====== DATA LISTING ======

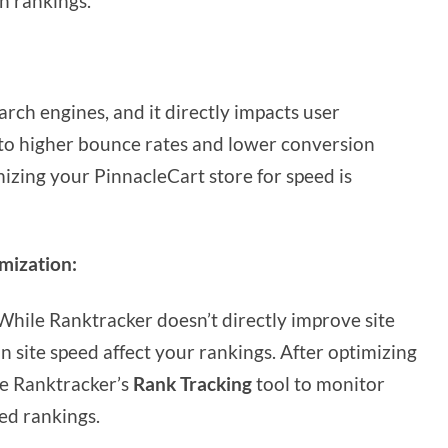
h rankings.
search engines, and it directly impacts user
 to higher bounce rates and lower conversion
mizing your PinnacleCart store for speed is
mization:
hile Ranktracker doesn’t directly improve site
n site speed affect your rankings. After optimizing
use Ranktracker’s
Rank Tracking
tool to monitor
ed rankings.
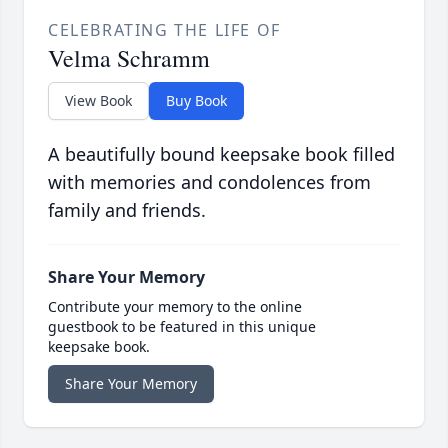
CELEBRATING THE LIFE OF
Velma Schramm
View Book
Buy Book
A beautifully bound keepsake book filled
with memories and condolences from
family and friends.
Share Your Memory
Contribute your memory to the online
guestbook to be featured in this unique
keepsake book.
Share Your Memory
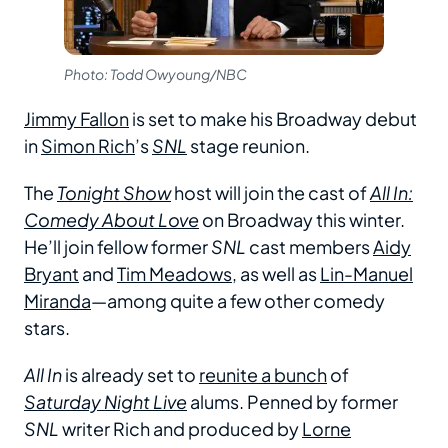
Photo: Todd Owyoung/NBC
Jimmy Fallon
is set to make his Broadway debut
in
Simon Rich
’s
SNL
stage reunion.
The
Tonight Show
host will join the cast of
All In:
Comedy About Love
on Broadway this winter.
He’ll join fellow former
SNL
cast members
Aidy
Bryant
and
Tim Meadows
, as well as
Lin-Manuel
Miranda
—among quite a few other comedy
stars.
All In
is already set to
reunite a bunch
of
Saturday Night Live
alums. Penned by former
SNL
writer Rich and produced by
Lorne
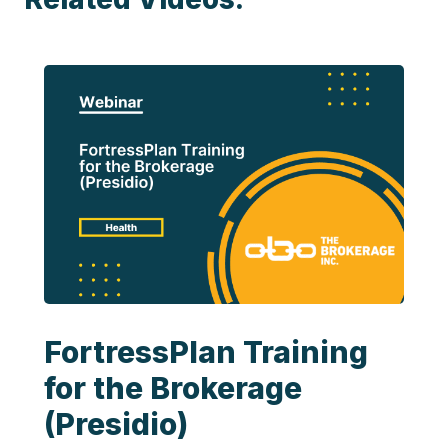
FortressPlan Training
for the Brokerage
(Presidio)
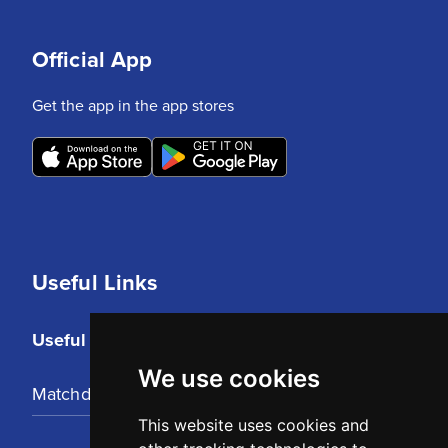
Official App
Get the app in the app stores
Useful Links
Useful Links
We use cookies
Matchday Tickets
This website uses cookies and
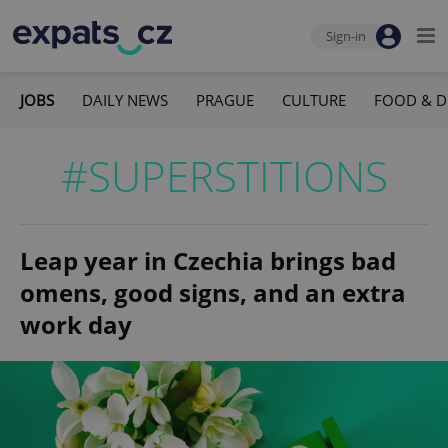
Sign-in
JOBS
DAILY NEWS
PRAGUE
CULTURE
FOOD & D
#SUPERSTITIONS
Leap year in Czechia brings bad
omens, good signs, and an extra
work day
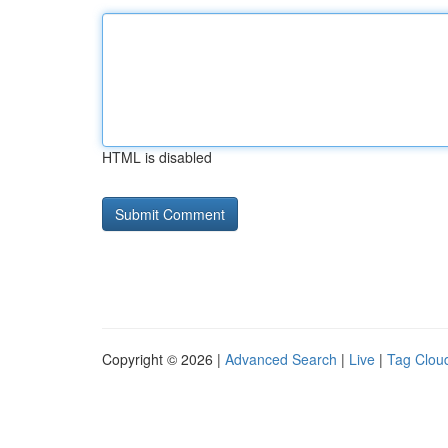
HTML is disabled
Copyright © 2026 |
Advanced Search
|
Live
|
Tag Clou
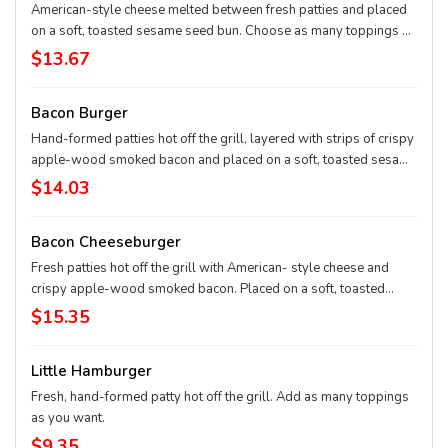
American-style cheese melted between fresh patties and placed
on a soft, toasted sesame seed bun. Choose as many toppings as
you want.
$13.67
Bacon Burger
Hand-formed patties hot off the grill, layered with strips of crispy
apple-wood smoked bacon and placed on a soft, toasted sesame
seed bun. Choose as many toppings as you want.
$14.03
Bacon Cheeseburger
Fresh patties hot off the grill with American- style cheese and
crispy apple-wood smoked bacon. Placed on a soft, toasted
sesame seed bun. Choose as many toppings as you want.
$15.35
Little Hamburger
Fresh, hand-formed patty hot off the grill. Add as many toppings
as you want.
$9.35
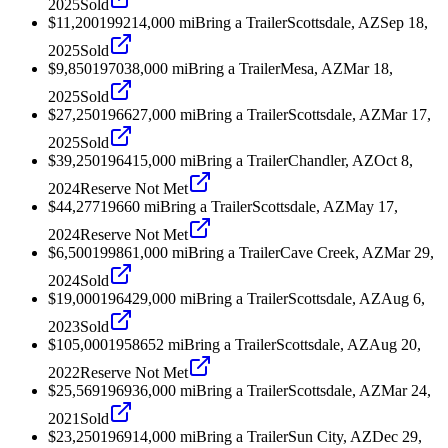
2025
Sold
$11,200
1992
14,000
mi
Bring a Trailer
Scottsdale, AZ
Sep 18,
2025
Sold
$9,850
1970
38,000
mi
Bring a Trailer
Mesa, AZ
Mar 18,
2025
Sold
$27,250
1966
27,000
mi
Bring a Trailer
Scottsdale, AZ
Mar 17,
2025
Sold
$39,250
1964
15,000
mi
Bring a Trailer
Chandler, AZ
Oct 8,
2024
Reserve Not Met
$44,277
1966
0
mi
Bring a Trailer
Scottsdale, AZ
May 17,
2024
Reserve Not Met
$6,500
1998
61,000
mi
Bring a Trailer
Cave Creek, AZ
Mar 29,
2024
Sold
$19,000
1964
29,000
mi
Bring a Trailer
Scottsdale, AZ
Aug 6,
2023
Sold
$105,000
1958
652
mi
Bring a Trailer
Scottsdale, AZ
Aug 20,
2022
Reserve Not Met
$25,569
1969
36,000
mi
Bring a Trailer
Scottsdale, AZ
Mar 24,
2021
Sold
$23,250
1969
14,000
mi
Bring a Trailer
Sun City, AZ
Dec 29,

======

> **WHAT YOU SHOULD DO**
From the rows above, pull out every line that contains the word "toasted", copying each one in full.

> **RESULT FOR THIS TASK**
on a soft, toasted sesame seed bun. Choose as many toppings as
apple-wood smoked bacon and placed on a soft, toasted sesame
crispy apple-wood smoked bacon. Placed on a soft, toasted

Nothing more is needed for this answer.